Check out these cabinets I made using plywood and mdf. I made all the cabinets and my wife did a faux paint job on them to make them look like Tuscan finish ones at lowes. 














I still have to install an oak floor.










I made the new oven hood so it would house the old standard hood. I had to do a little wiring and move the switches to a new location.


----------



## johnjf0622 (Feb 8, 2008)

Kirk
Looks good. Good work. Just a question or two. What is MDF and what is Ply on the cabinets. Are the door fronts regular stock on the rail and stiles and raised panels? 

John


----------



## RLHERRON (May 15, 2008)

I may be wrong, but this looks like EXCELLANT 20/20 work. Very good job


----------



## KJWoodworking (Feb 15, 2008)

Hi John, the cabinets at Lowe's were maple with a glaze. 

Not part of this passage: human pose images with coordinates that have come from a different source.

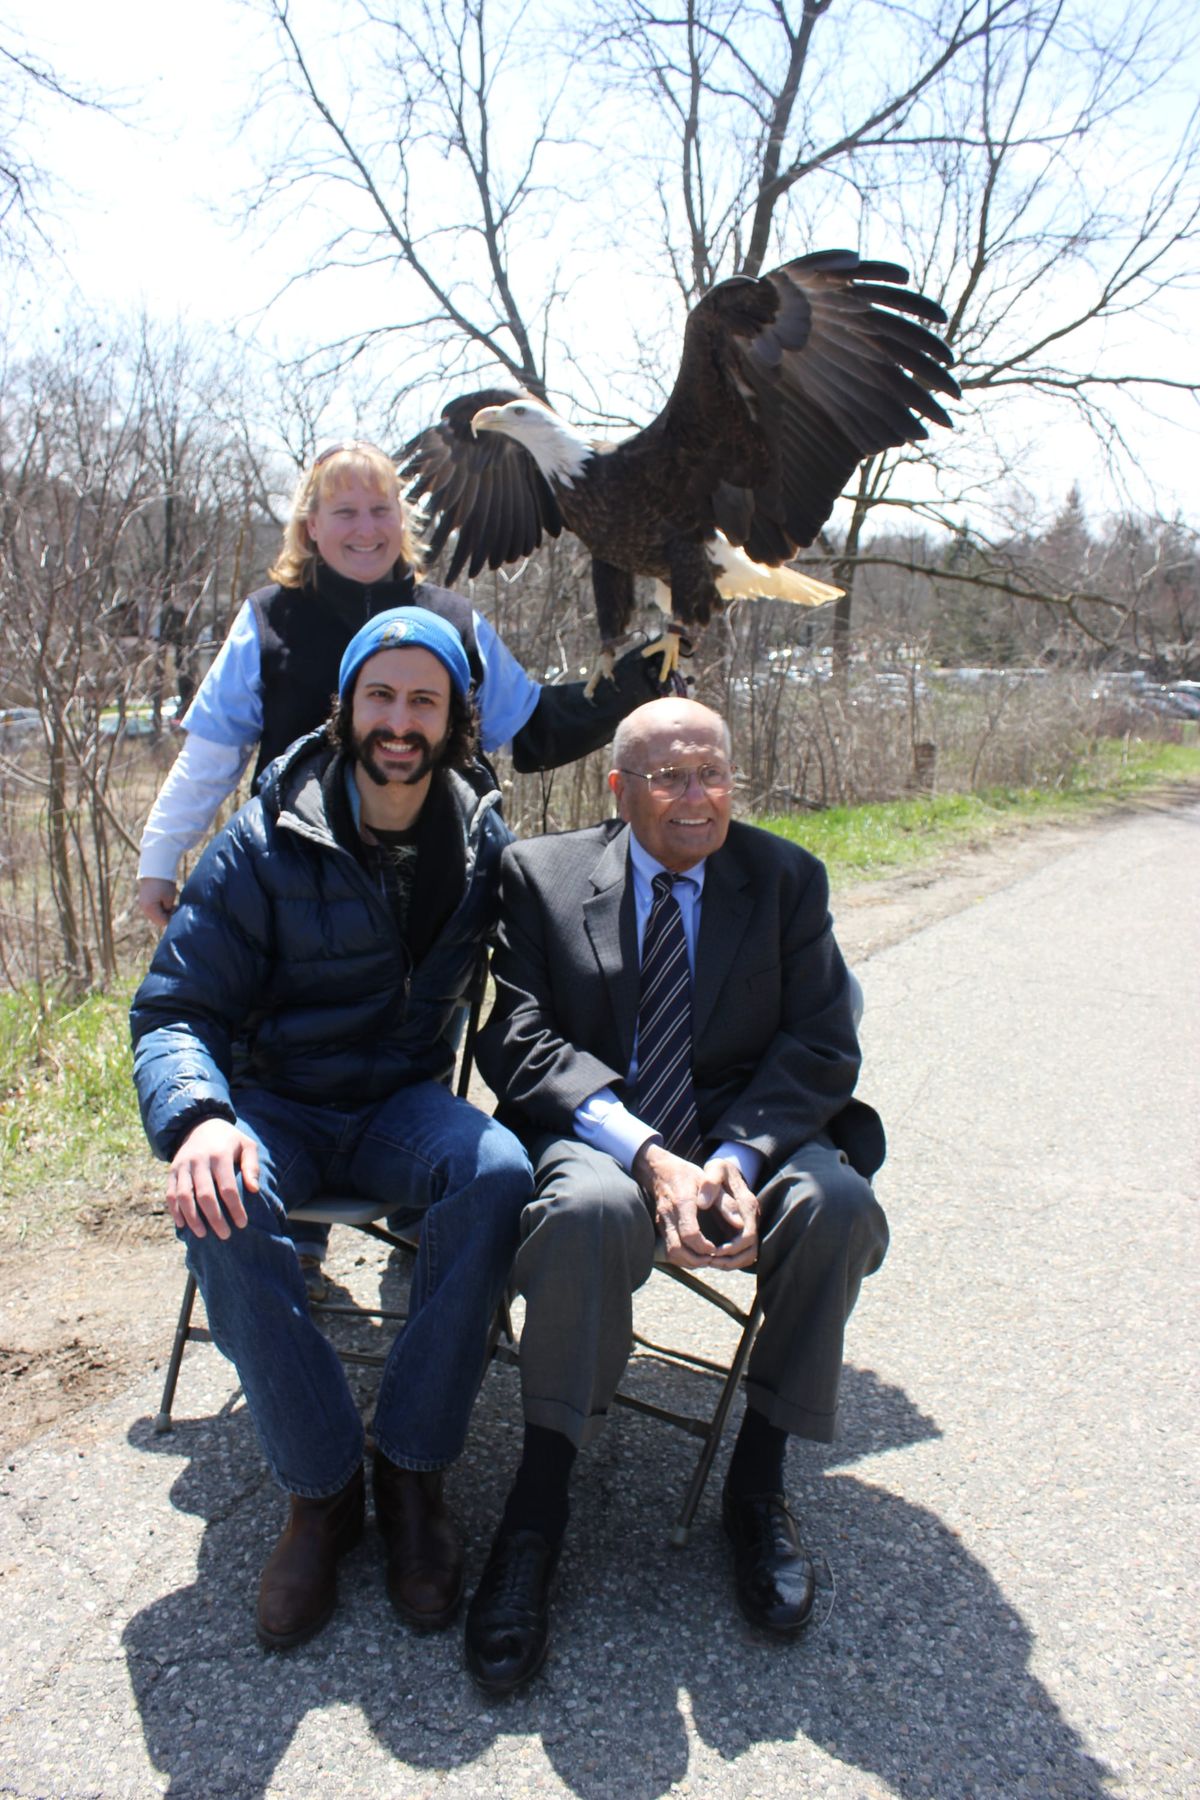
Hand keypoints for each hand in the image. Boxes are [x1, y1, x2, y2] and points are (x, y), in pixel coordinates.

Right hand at [138, 877, 176, 930]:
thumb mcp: (169, 898)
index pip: (163, 922)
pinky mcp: (144, 900)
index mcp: (150, 909)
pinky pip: (152, 909)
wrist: (155, 868)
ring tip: (170, 902)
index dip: (172, 918)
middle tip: (174, 906)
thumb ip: (168, 910)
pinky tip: (164, 900)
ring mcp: (143, 904)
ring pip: (155, 915)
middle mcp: (144, 908)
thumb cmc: (164, 883)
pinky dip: (159, 907)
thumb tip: (168, 915)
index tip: (177, 909)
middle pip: (158, 920)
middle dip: (167, 915)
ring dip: (163, 911)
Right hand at [167, 1118, 258, 1239]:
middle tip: (225, 1235)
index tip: (242, 1224)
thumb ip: (252, 1165)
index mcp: (220, 1154)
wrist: (201, 1125)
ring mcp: (182, 1166)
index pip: (227, 1187)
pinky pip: (170, 1194)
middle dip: (215, 1218)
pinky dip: (175, 1211)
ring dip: (192, 1218)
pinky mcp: (172, 1171)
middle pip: (205, 1195)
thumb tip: (254, 1190)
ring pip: (184, 1196)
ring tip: (202, 1235)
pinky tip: (183, 1225)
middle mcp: (199, 1160)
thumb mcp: (247, 1145)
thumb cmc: (229, 1141)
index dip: (235, 1208)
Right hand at [632, 1141, 733, 1268]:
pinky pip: (669, 1250)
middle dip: (697, 1260)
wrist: (659, 1170)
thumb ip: (724, 1203)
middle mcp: (668, 1215)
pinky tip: (696, 1254)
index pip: (690, 1234)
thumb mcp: (709, 1181)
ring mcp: (662, 1222)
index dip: (704, 1246)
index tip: (716, 1249)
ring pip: (671, 1253)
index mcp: (682, 1202)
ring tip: (706, 1258)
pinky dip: (682, 1257)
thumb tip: (740, 1224)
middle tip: (712, 1258)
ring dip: (689, 1261)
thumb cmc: (687, 1175)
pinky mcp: (660, 1227)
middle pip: (677, 1249)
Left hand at [700, 1156, 759, 1268]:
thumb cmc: (720, 1169)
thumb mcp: (716, 1169)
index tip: (712, 1251)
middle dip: (730, 1260)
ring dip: (730, 1263)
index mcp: (748, 1205)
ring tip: (709, 1262)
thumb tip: (703, 1203)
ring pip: (748, 1256)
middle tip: (709, 1261)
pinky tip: (713, 1259)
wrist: (727, 1169)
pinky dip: (730, 1260)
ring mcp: (750, 1225)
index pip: (747, 1236)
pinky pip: (742, 1254)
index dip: (731, 1248)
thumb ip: (710, 1183)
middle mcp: (753, 1218)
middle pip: (750, 1251)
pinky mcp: (743, 1230)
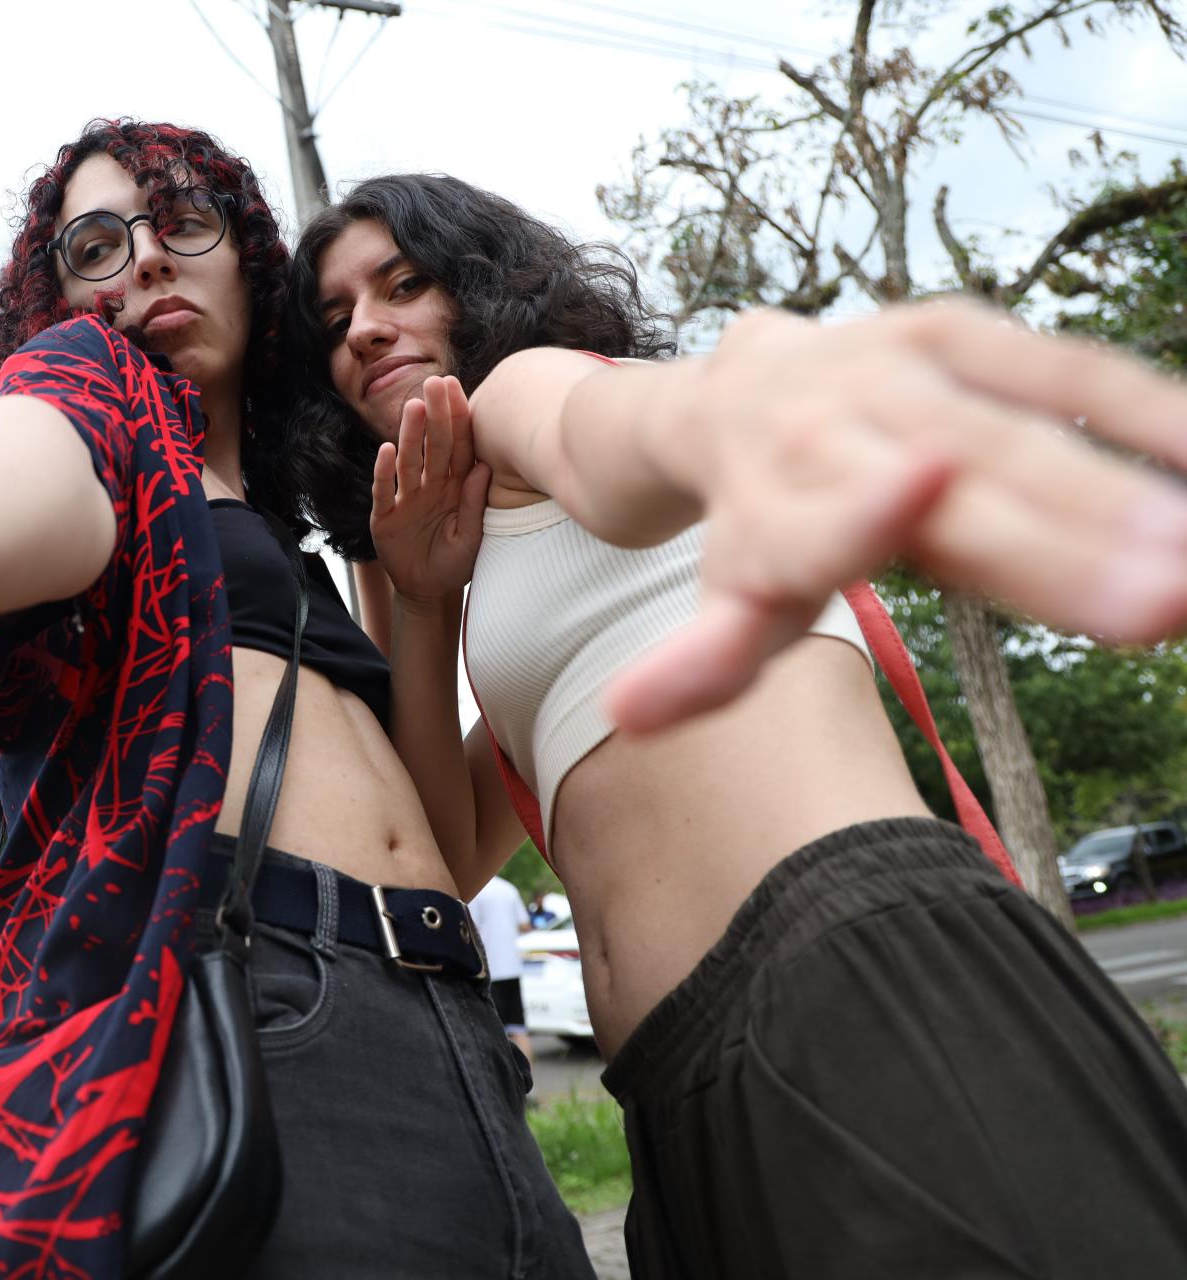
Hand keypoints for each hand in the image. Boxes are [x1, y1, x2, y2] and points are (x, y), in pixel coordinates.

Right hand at [368, 376, 491, 608]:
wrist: (428, 591)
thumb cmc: (454, 561)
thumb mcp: (472, 537)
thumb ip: (476, 503)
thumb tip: (485, 467)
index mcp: (455, 486)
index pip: (459, 446)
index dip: (458, 418)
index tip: (458, 388)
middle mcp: (430, 485)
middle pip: (433, 445)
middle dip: (435, 415)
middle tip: (434, 383)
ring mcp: (406, 498)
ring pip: (409, 461)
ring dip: (410, 435)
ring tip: (414, 408)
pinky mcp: (384, 516)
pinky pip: (384, 490)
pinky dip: (384, 472)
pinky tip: (386, 451)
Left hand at [608, 300, 1186, 731]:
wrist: (723, 393)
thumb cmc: (749, 526)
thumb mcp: (725, 603)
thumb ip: (699, 665)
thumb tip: (627, 716)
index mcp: (769, 509)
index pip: (813, 526)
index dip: (863, 513)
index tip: (924, 490)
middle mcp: (826, 429)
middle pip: (951, 491)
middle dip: (1057, 543)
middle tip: (1162, 604)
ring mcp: (890, 368)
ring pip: (1013, 431)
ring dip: (1118, 490)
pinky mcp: (949, 329)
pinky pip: (1055, 367)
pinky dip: (1136, 408)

I couldn't see spending all that money for something that could be painted and glazed that would give me a very closely matched cabinet.

I used 4'x8' sheets of cabinet grade plywood for the cabinet sides, shelves, cabinet fronts, and the rails and stiles around the mdf raised panel centers on the doors.




Thanks RLHERRON, it turned out ok. You realy have to look hard to see that plywood was used for the rails and sliles.


----------



## johnjf0622 (Feb 8, 2008)

Kirk
It does look good you did a good job on them, doesn't look like what you used at all .


----------



## LoggN (Aug 3, 2008)

very nice work!! creative touch with that finnish.


----------



## red (Sep 30, 2008)

Looks good. Red


----------



## J.Tizzle (Oct 6, 2008)

Hey, those look great! It looks like you GOT them at Lowes. I never woulda thought to use MDF for the panels but you did. Yeah!


----------



## jdixon (Nov 21, 2007)

Kirk, that is awesome. You did a great job and I'm sure saved a ton of money too, although by looking at it you'd never know!

John


----------